Задание A>
Ответьте по тексту о Чичибабине на вопросы:
(i) В каком году вышла первая книжка Бориса Чичибабина?
(ii) Где поэт зарабатывал себе на жизнь?
(iii) Как тогда называли дежурные поделки, с которых полагалось открывать книжки стихов?
Задание B>
Выпишите из текста о Чичибабине отрывок, который начинается со слов «О, музыка и». Остановитесь после слов «вышло у меня.».
Задание C>
Найдите в тексте о Чичибабине все количественные числа и годы, записанные цифрами или словами (порядковые не считаются). Приведите каждое вместе со словом, к которому оно относится.

Как это ему удалось? Может быть, потому, что он, живя в провинции, был далек от современных художественных исканий? Скорей, разгадка — в его характере, до самых седин оставшемся по-юношески бескомпромиссным и цельным. Чичибабин чурался всего, что ему было чуждо, был органически честен и неподкупен. Когда на склоне лет к нему пришли слава и признание, они никак не замутили его чистоты и чуткости. Он остался самим собой, уязвимым, совестливым и даже неприкаянным в своем обостренно трагическом мироощущении.

Его первая книжка вышла еще в 1963 году, но тогда Борис Чичибабин не успел обратить на себя должного внимания читателей и критики: вскоре его имя исчезло со страниц печати. К его прошлым годам репрессированного прибавилось диссидентство. Поэт бедствовал, зарабатывал себе на жизнь в трамвайном депо. Казалось, он вышиблен из литературы навсегда. Это «вышибание» — самая провальная ошибка гонителей талантов: отверженные становились тверже, значительней, и им принадлежал завтрашний день. Борис Чичибабин писал много, его стихи расходились в списках, передавались из уст в уста. И настал его час. Пусть через двадцать лет, но настал...

Я заглянул в ту первую книжку Бориса Чичибабина, нашел в ней поразившие меня стихи — они не потускнели от времени:

Ты вся, как тишина — 
Телесная, лесная... 

О, музыка и зной 
Тех слов, что ты мне шепчешь 
Пастушкою ночной 
Поступков сумасшедших!.. 

Но вот что удивительно. Оказалось, в том сборнике были и дежурные поделки, «паровозики», как их тогда называли,— с них полагалось открывать книжки стихов. Видимо, опасность конформизма, пусть в самой малой степени, подстерегала и Чичибабина. Слава Богу, он быстро спохватился и, не обольщаясь удачным дебютом, судил­ себя строго, с той беспощадностью, которая предвещает обновление:

Как страшно жить и плакать втихомолку. 
Четыре книжки вышло у меня. 
А толку? 
Я сам себе растлитель и злодей, 
и стыд и боль как должное приемлю...

Это написано всего через четыре года после дебюта. Поэт продолжал казнить себя. И, наконец, в 1968 году — предел безысходности, отчаяние, тупик:

Сними с меня усталость, матерь Смерть...

Данные, извлечённые из коллекции
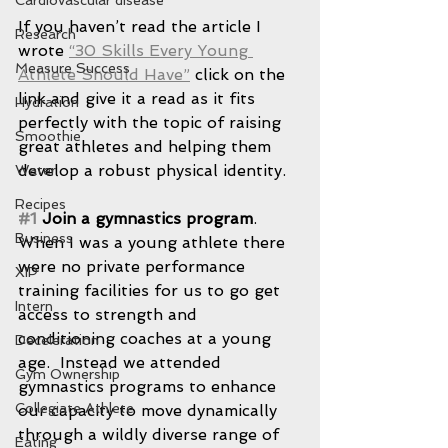
Cardiovascular disease
If you haven’t read the article I 
Research
wrote 
“30 Skills Every Young 
Measure Success
Athlete Should Have”
 click on the 
link and give it a read as it fits 
Hydration
perfectly with the topic of raising 
Smoothie
great athletes and helping them 
develop a robust physical identity.
Water
Recipes
#1
 Join a gymnastics program
.
Business
When I was a young athlete there 
were no private performance 
XIP
training facilities for us to go get 
Intern
access to strength and 
conditioning coaches at a young 
Deceleration
age.  Instead we attended 
Gym Ownership
gymnastics programs to enhance 
Collegiate Athlete
our capacity to move dynamically 
through a wildly diverse range of 
Eating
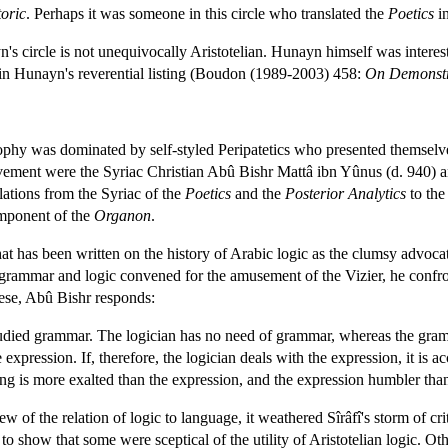
oric
. Perhaps it was someone in this circle who translated the
Poetics
in
n's circle is not unequivocally Aristotelian. Hunayn himself was intere
in Hunayn's reverential listing (Boudon (1989-2003) 458:
On Demonstr
hy was dominated by self-styled Peripatetics who presented themselves a
movement were the Syriac Christian Abû Bishr Mattâ ibn Yûnus (d. 940) 
lations from the Syriac of the
Poetics
and the
Posterior Analytics
to the
omponent of the
Organon
.
t has been written on the history of Arabic logic as the clumsy advocat
of grammar and logic convened for the amusement of the Vizier, he conf
hese, Abû Bishr responds:
tudied grammar. The logician has no need of grammar, whereas the gram
xpression. If, therefore, the logician deals with the expression, it is ac
g is more exalted than the expression, and the expression humbler tha
w of the relation of logic to language, it weathered Sîrâfî's storm of c
t to show that some were sceptical of the utility of Aristotelian logic. 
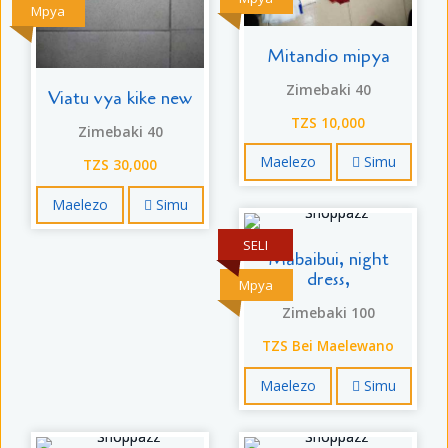
Mpya
Mitandio mipya
Zimebaki 40
Viatu vya kike new
TZS 10,000
Zimebaki 40
Maelezo
Simu
TZS 30,000
Maelezo
Simu
SELI
Mabaibui, night
dress,
Mpya
Zimebaki 100
TZS Bei Maelewano
Maelezo
Simu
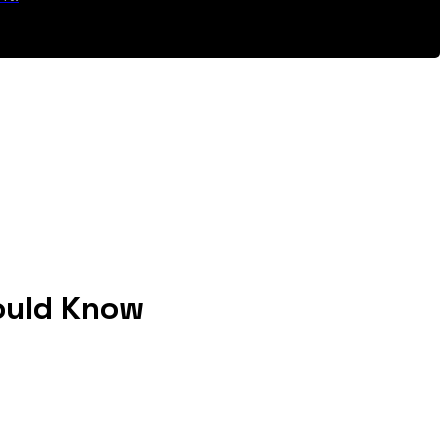
ould Know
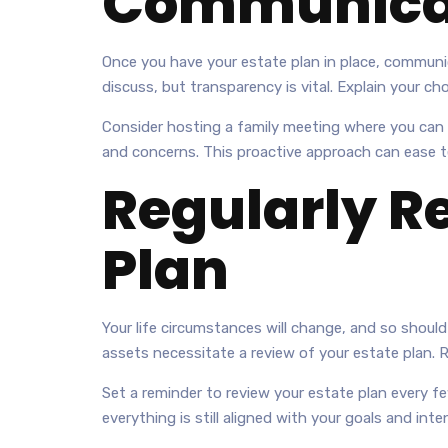
Communicat
Once you have your estate plan in place, communica
discuss, but transparency is vital. Explain your 
Consider hosting a family meeting where you can g
and concerns. This proactive approach can ease ten
Regularly R
Plan
Your life circumstances will change, and so should y
assets necessitate a review of your estate plan. 
Set a reminder to review your estate plan every f
everything is still aligned with your goals and inte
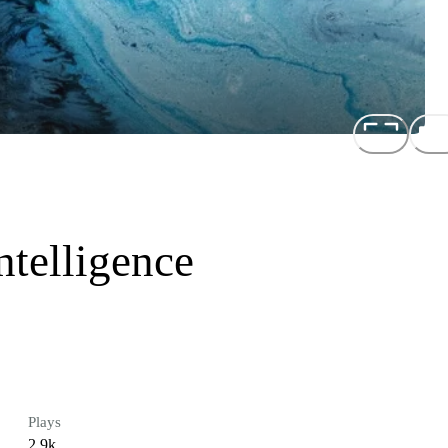
telligence
Plays
2.9k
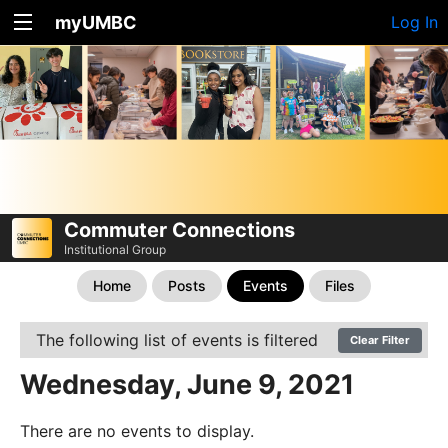
myUMBC
Log In
Commuter Connections
Institutional Group
Home
Posts
Events
Files
The following list of events is filtered
Clear Filter
Wednesday, June 9, 2021
There are no events to display.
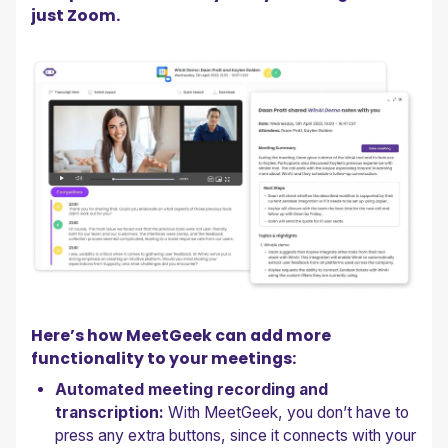
just Zoom.
Here’s how MeetGeek can add more
functionality to your meetings:
Automated meeting recording and
transcription:
With MeetGeek, you don’t have to
press any extra buttons, since it connects with your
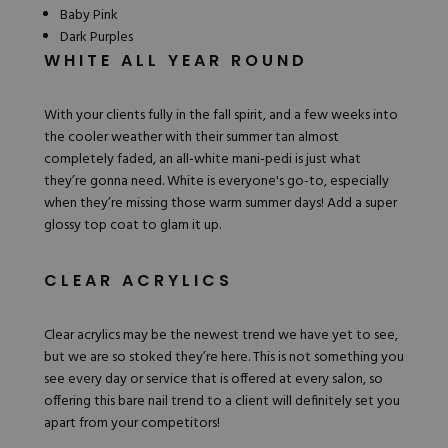
Baby Pink
Dark Purples
WHITE ALL YEAR ROUND
With your clients fully in the fall spirit, and a few weeks into
the cooler weather with their summer tan almost
completely faded, an
all-white
mani-pedi is just what
they’re gonna need. White is everyone's go-to, especially
when they’re missing those warm summer days! Add a super
glossy top coat to glam it up.
CLEAR ACRYLICS
Clear acrylics may be the newest trend we have yet to see,
but we are so stoked they’re here. This is not something you
see every day or service that is offered at every salon, so
offering this bare nail trend to a client will definitely set you
apart from your competitors!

Решение A>
(i) В 1963 году.
(ii) В трамвайном депо.
(iii) «Паровозики».

Решение B>
О, музыка и зной 
Тех слов, что ты мне шепчешь 
Пастушкою ночной 
Поступков сумасшедших!.. 

Но вот что удивительно. Оказалось, в том сборнике были и дежурные поделки, «паровозики», как их тогда называли,— с них полагалось открывать книжки стихов. Видимо, опасность конформизма, пусть в самой малой степени, подстерегала и Чичибабина. Слава Богу, он быстро спохватился и, не обольщаясь удачным дебютом, судил­ себя строго, с той беспощадностью, которая предвещает обновление:

Как страшно жить и плакать втихомолку. 
Четыре книжки вышло у меня.

Решение C>
1963 году; двадцать лет; Четыре книжки; четыре года; 1968 году